One such project that the Nero team has supported is the National Daily Health Survey for COVID-19, which was launched by Stanford Professor of Radiology Dr. Lawrence “Rusty” Hofmann to predict surges in the virus in the United States. The project’s goal is to learn and predict which geographical areas will be most impacted by the virus based on data that survey takers provide. The survey is open and available to everyone from this website, and participants are encouraged to take the survey daily.
The SRCC team, and specifically the four staff who work on the Nero compute cluster, worked closely with Dr. Hofmann – and in record time – to facilitate data transfers of the survey responses, which contain high-risk data, between a third-party vendor and Stanford.
Specifically, the Nero team set up a Nero Google Cloud Platform (GCP) account for Dr. Hofmann, enabling his team to store and compute on high-risk data compliant with Stanford’s minimum security standards for handling such data.

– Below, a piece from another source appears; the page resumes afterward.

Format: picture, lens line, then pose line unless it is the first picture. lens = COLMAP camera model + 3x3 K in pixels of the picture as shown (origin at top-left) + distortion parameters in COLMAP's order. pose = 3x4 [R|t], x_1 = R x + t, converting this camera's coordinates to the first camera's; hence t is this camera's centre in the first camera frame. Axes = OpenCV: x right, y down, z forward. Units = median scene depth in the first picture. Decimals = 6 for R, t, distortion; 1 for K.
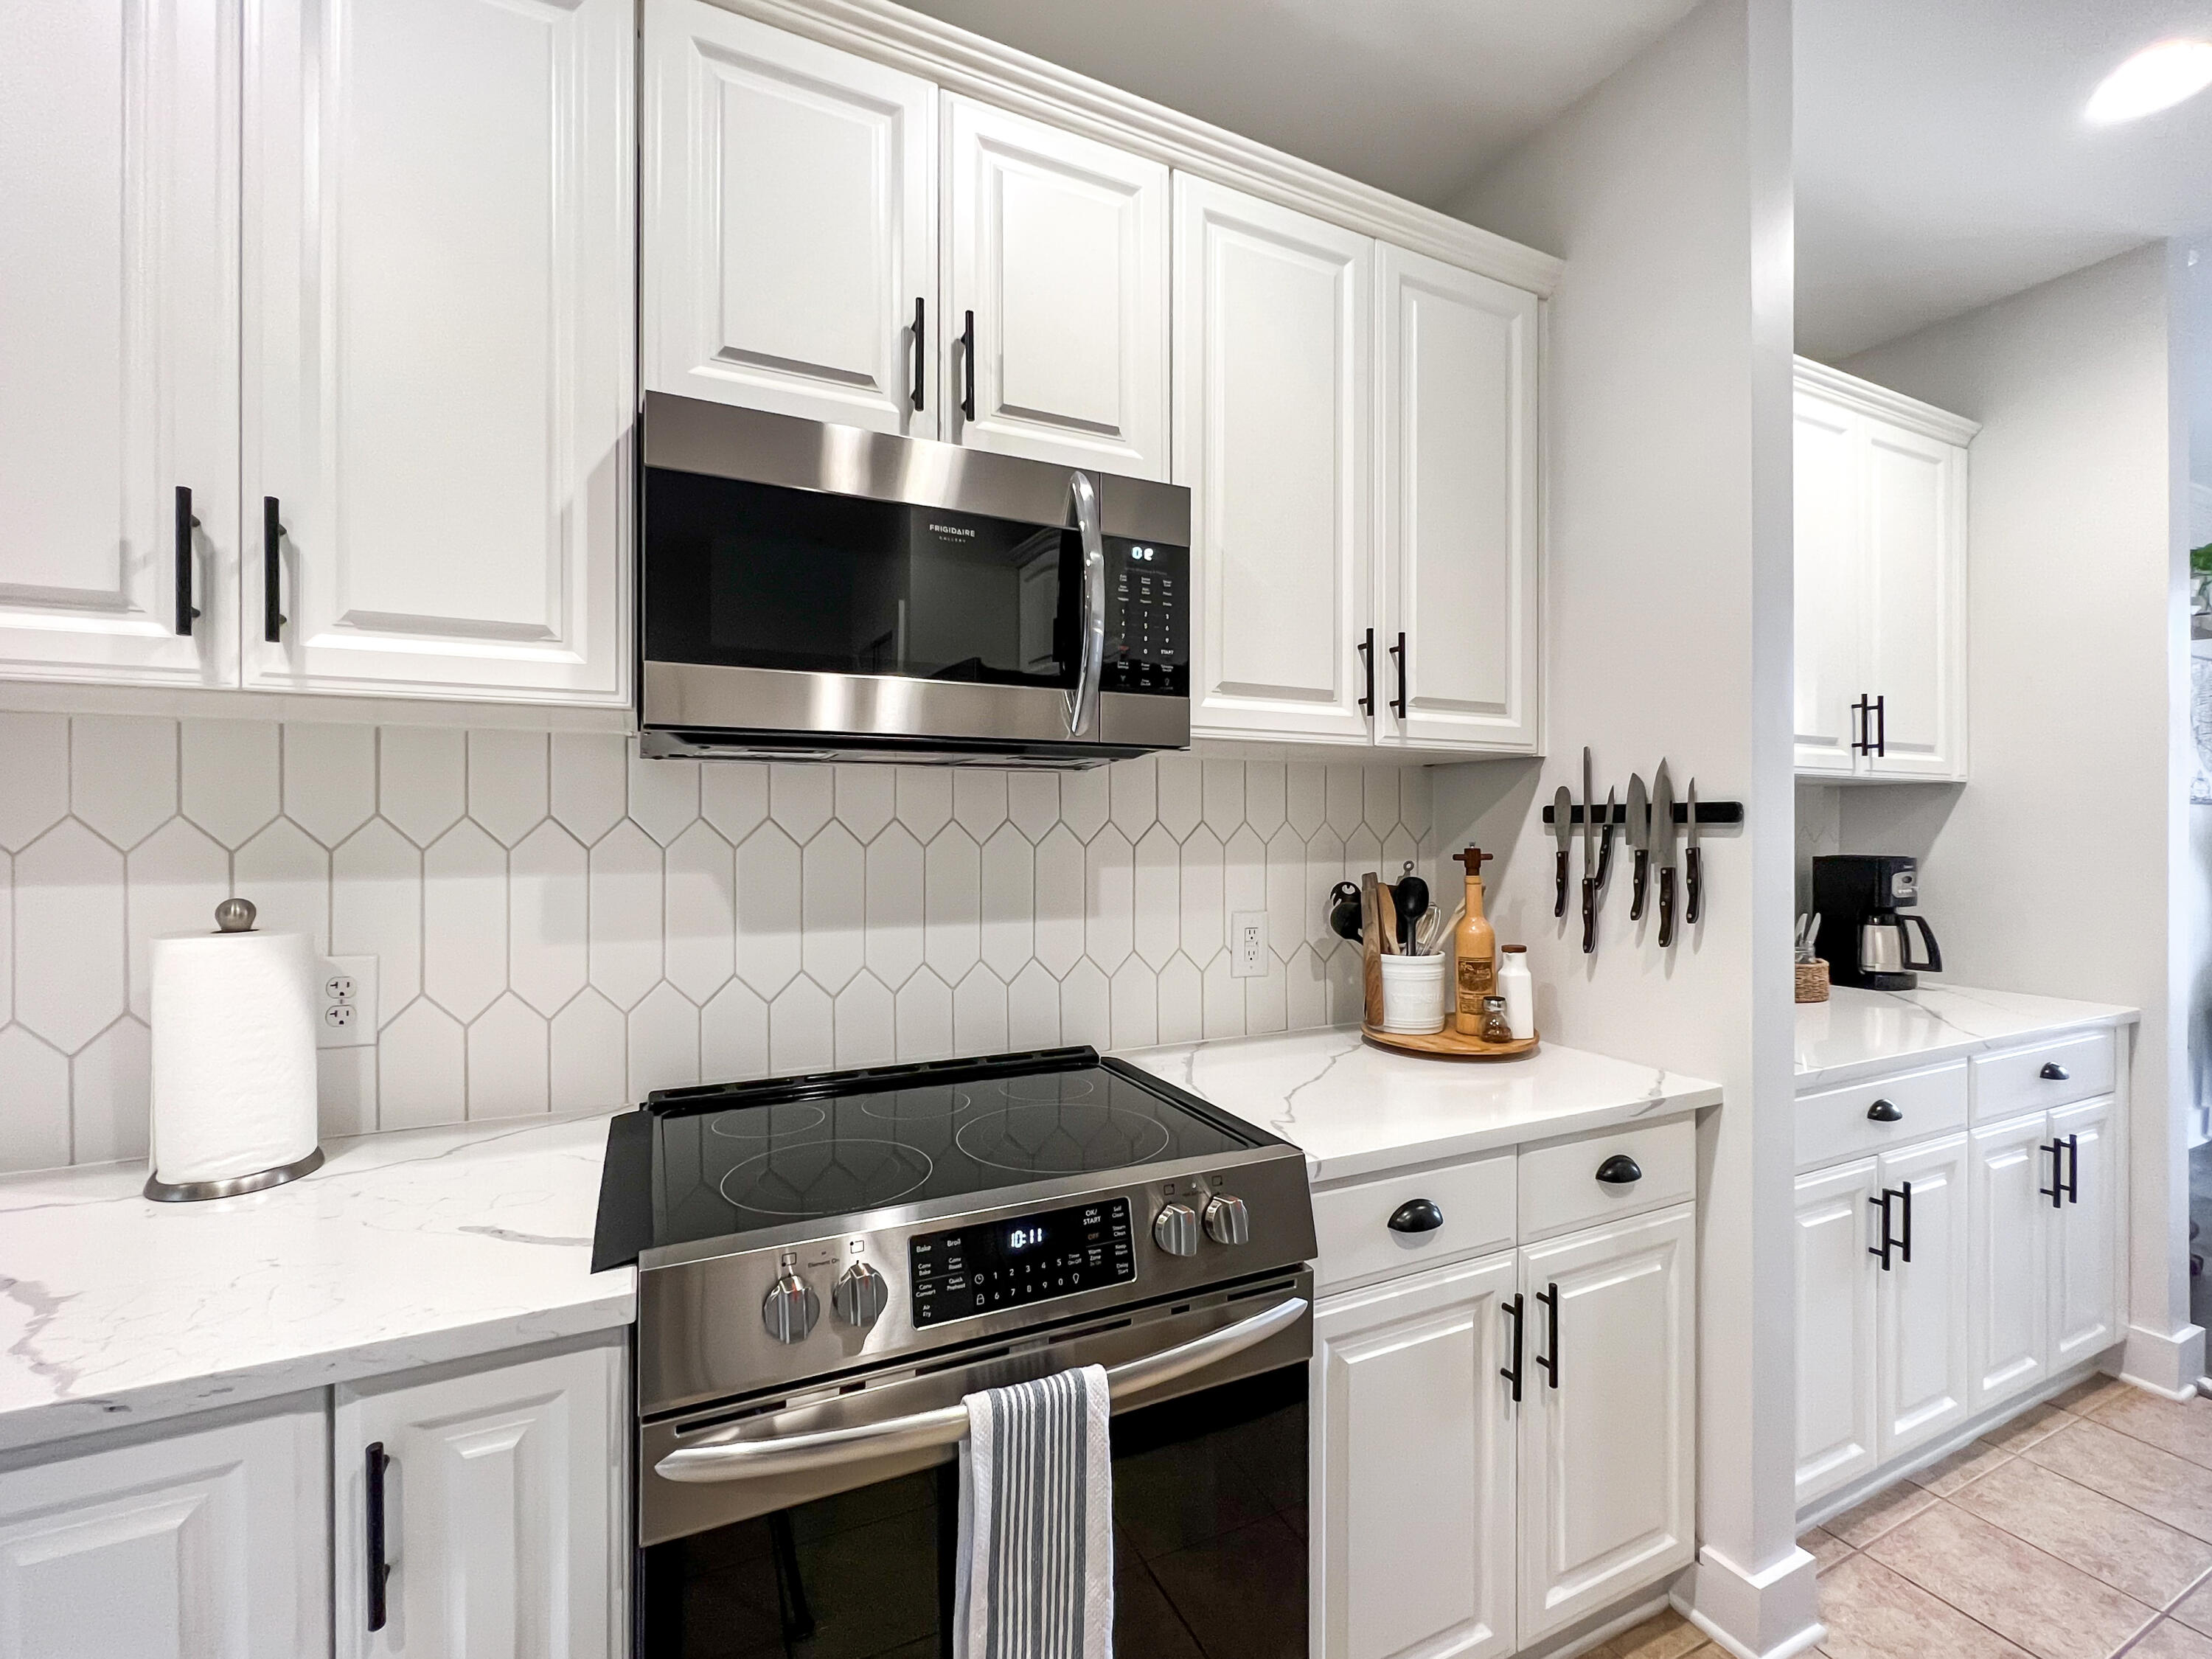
lens RADIAL K [[958.4, 0, 1108.7], [0, 958.4, 822.3], [0, 0, 1]] dist [-0.001201, 0.000203]
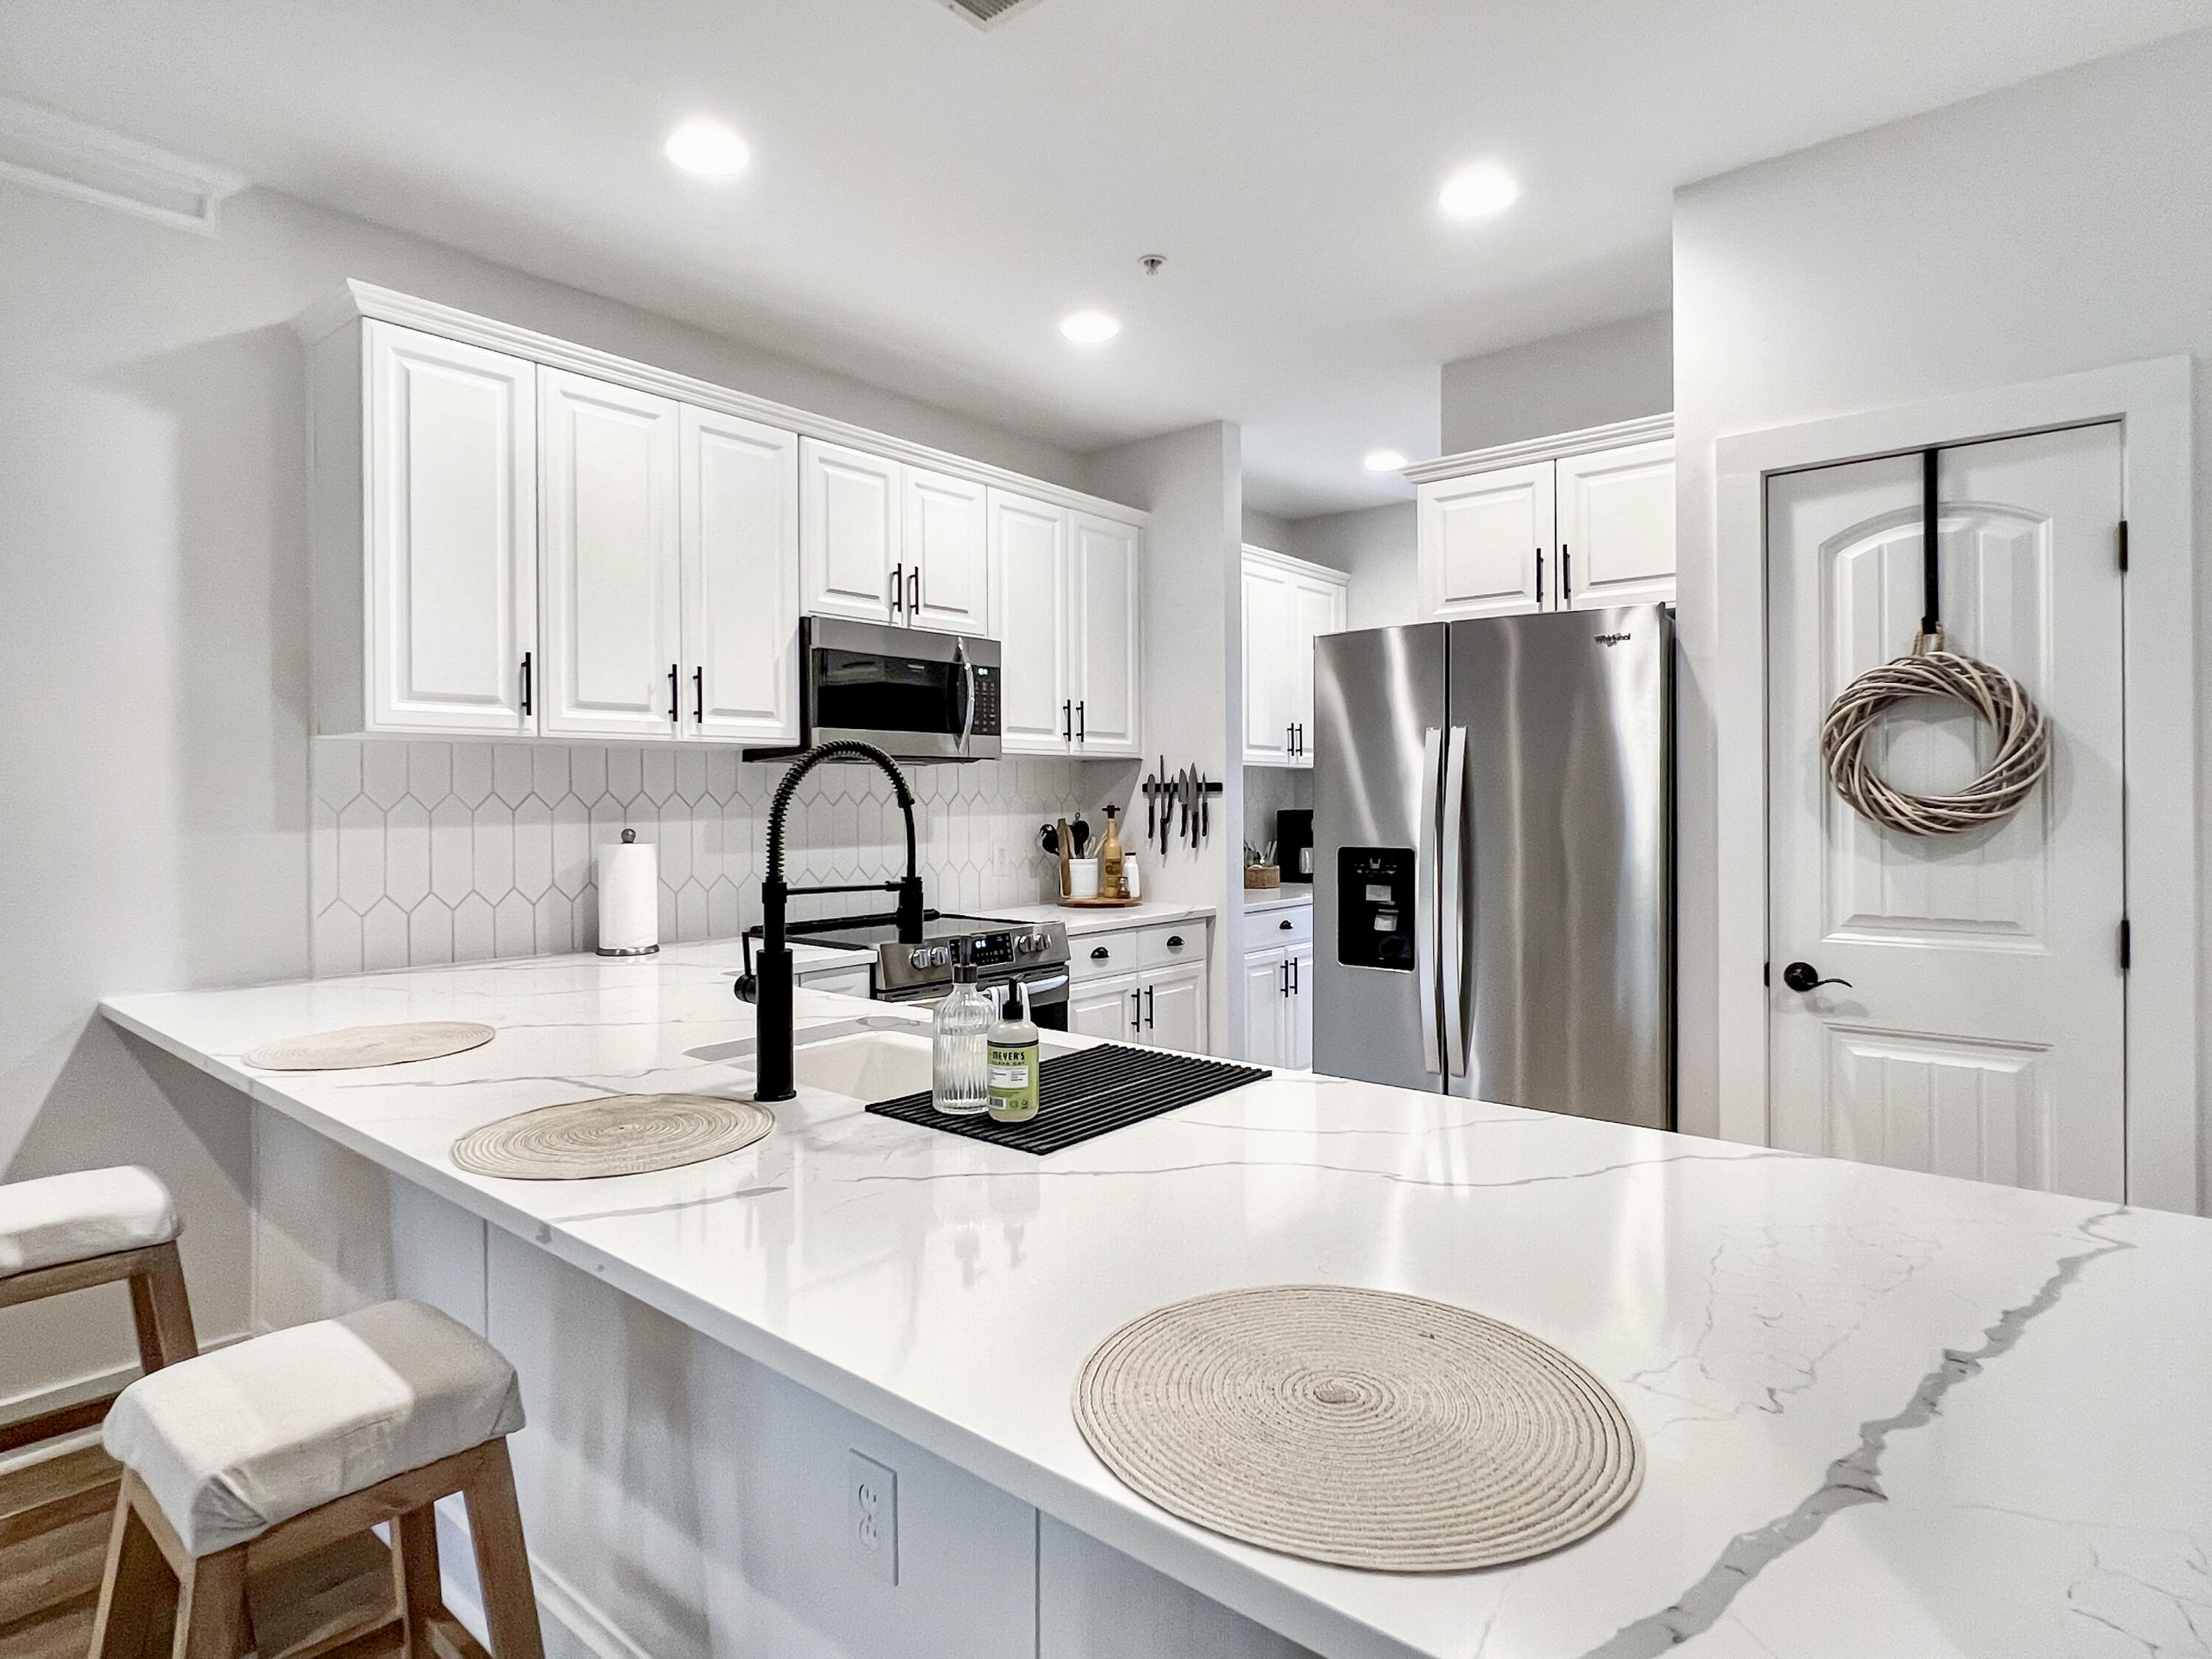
lens RADIAL K [[1200.0, 0, 1104.2], [0, 1200.0, 814.0], [0, 0, 1]] dist [-0.000875, 0.000002]
pose [[0.913551, -0.013071, 0.406515, -0.715491], [0.006422, 0.999822, 0.017716, 0.001766], [-0.406674, -0.013574, 0.913472, -1.408494]]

In order to safely transmit the data between the third-party vendor’s Amazon Web Services (AWS) cloud storage solution and the Nero GCP solution, as well as to facilitate a data pipeline for daily updates on survey data, the Nero team developed a reusable workflow that perform a series of operations needed for this data pipeline. The Nero team used Google cloud functions because these are event-triggered, serverless functions which allow data to be moved and processed as soon as it becomes available.